*Material provided*.
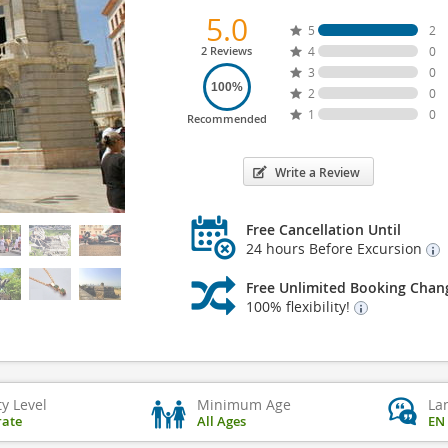
5.0
5
2
2 Reviews
4
0
3
0
100%
2
0
1
0
Recommended
Write a Review
Free Cancellation Until
24 hours Before Excursion
Free Unlimited Booking Chan
100% flexibility!
ty Level
Minimum Age
La
ate
All Ages
EN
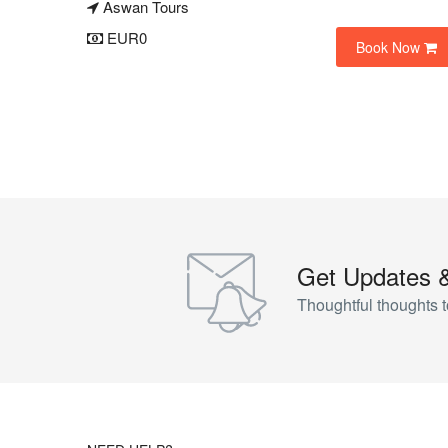
Aswan Tours
EUR0
Book Now
Get Updates 
Thoughtful thoughts t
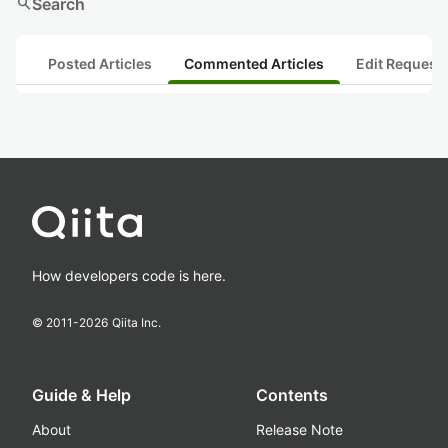
search
Search
Posted Articles
Commented Articles
Edit Request
How developers code is here.
© 2011-
2026
Qiita Inc.
Guide & Help
Contents
About
Release Note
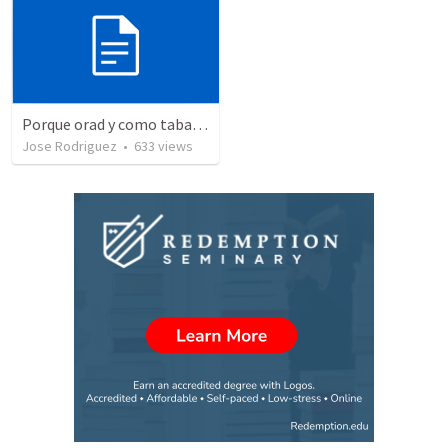
Porque orad y como tabaja?
Jose Rodriguez
•
633
views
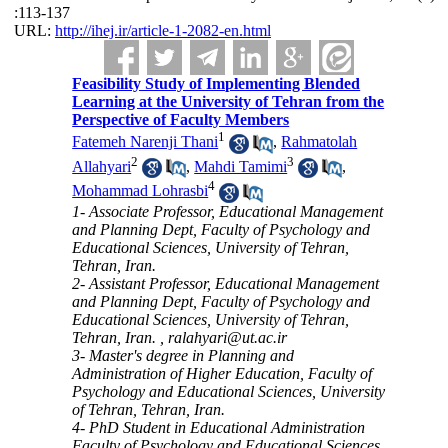
:113-137
URL:
http://ihej.ir/article-1-2082-en.html
Feasibility Study of Implementing Blended
Learning at the University of Tehran from the
Perspective of Faculty Members
1
Fatemeh Narenji Thani
,
Rahmatolah
2
3
Allahyari
,
Mahdi Tamimi
,
4
Mohammad Lohrasbi
1- Associate Professor, Educational Management
and Planning Dept, Faculty of Psychology and
Educational Sciences, University of Tehran,
Tehran, Iran.
2- Assistant Professor, Educational Management
and Planning Dept, Faculty of Psychology and
Educational Sciences, University of Tehran,
Tehran, Iran. ,
ralahyari@ut.ac.ir
3- Master's degree in Planning and
Administration of Higher Education, Faculty of
Psychology and Educational Sciences, University
of Tehran, Tehran, Iran.
4- PhD Student in Educational Administration
Faculty of Psychology and Educational Sciences,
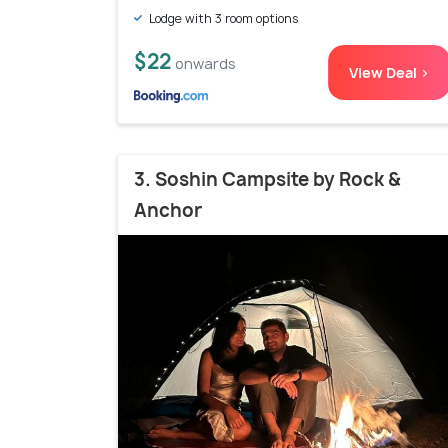
Lodge with 3 room options
$22
onwards
View Deal >
3. Soshin Campsite by Rock &
Anchor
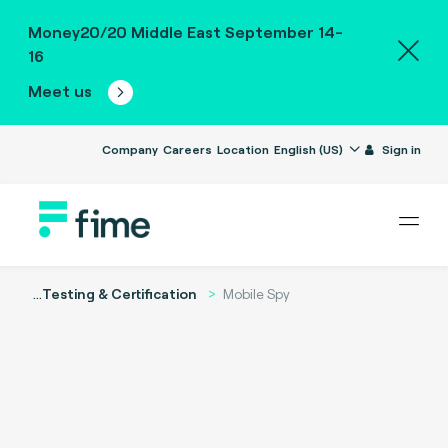
Money20/20 Middle East September 14-
16
Meet us
Company
Careers
Location
English (US)
Sign in
...
Testing & Certification
Mobile Spy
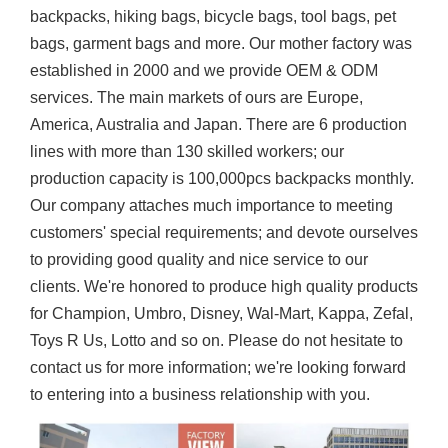
backpacks, hiking bags, bicycle bags, tool bags, pet
bags, garment bags and more. Our mother factory was
established in 2000 and we provide OEM & ODM
services. The main markets of ours are Europe,
America, Australia and Japan. There are 6 production
lines with more than 130 skilled workers; our
production capacity is 100,000pcs backpacks monthly.
Our company attaches much importance to meeting
customers' special requirements; and devote ourselves
to providing good quality and nice service to our
clients. We're honored to produce high quality products
for Champion, Umbro, Disney, Wal-Mart, Kappa, Zefal,
Toys R Us, Lotto and so on. Please do not hesitate to
contact us for more information; we're looking forward
to entering into a business relationship with you.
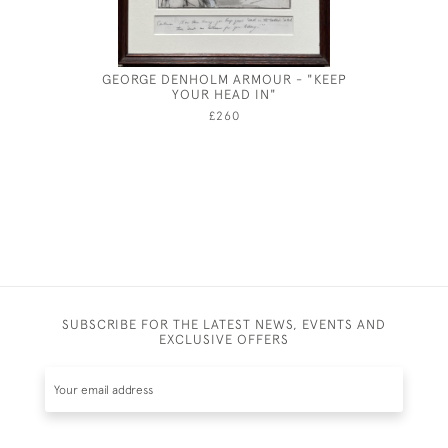
GEORGE DENHOLM ARMOUR - "KEEP
ANNE HA
YOUR HEAD IN"
£260
SUBSCRIBE FOR THE LATEST NEWS, EVENTS AND
EXCLUSIVE OFFERS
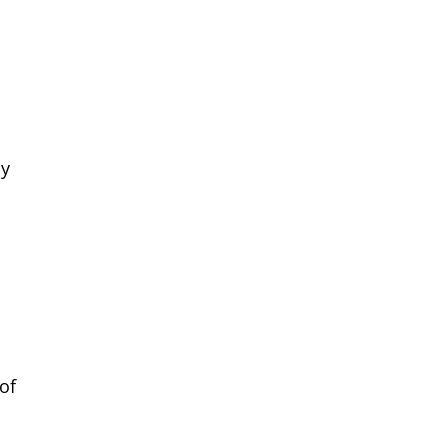
n
ly
of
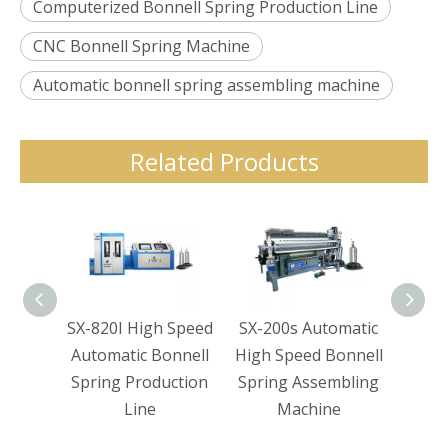
Computerized Bonnell Spring Production Line
CNC Bonnell Spring Machine
Automatic bonnell spring assembling machine
Related Products
SX-820I High Speed
SX-200s Automatic
SX-1
Automatic Bonnell
High Speed Bonnell
Co
Spring Production
Spring Assembling
Bon
Line
Machine
Coi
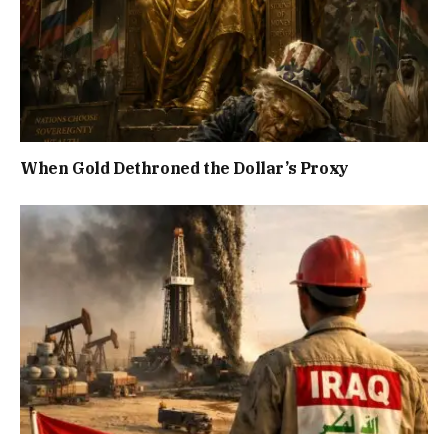
When Gold Dethroned the Dollar’s Proxy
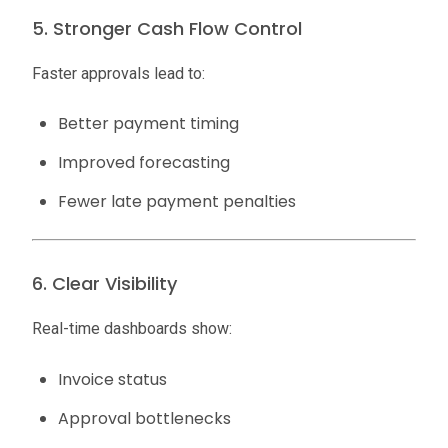
5. Stronger Cash Flow Control
Faster approvals lead to:
Better payment timing
Improved forecasting
Fewer late payment penalties
6. Clear Visibility
Real-time dashboards show:
Invoice status
Approval bottlenecks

*Exercise aim*.
Copy the data from the line with "Aswan Tours" through the line with "Release Note", and leave the pictures out.

*Answer space*.
Aswan Tours
EUR0
Book Now
Get Updates 
Thoughtful thoughts t
search
Search
Posted Articles
Commented Articles
Edit Request
How developers code is here.
© 2011-
2026
Qiita Inc.
Guide & Help
Contents
About
Release Note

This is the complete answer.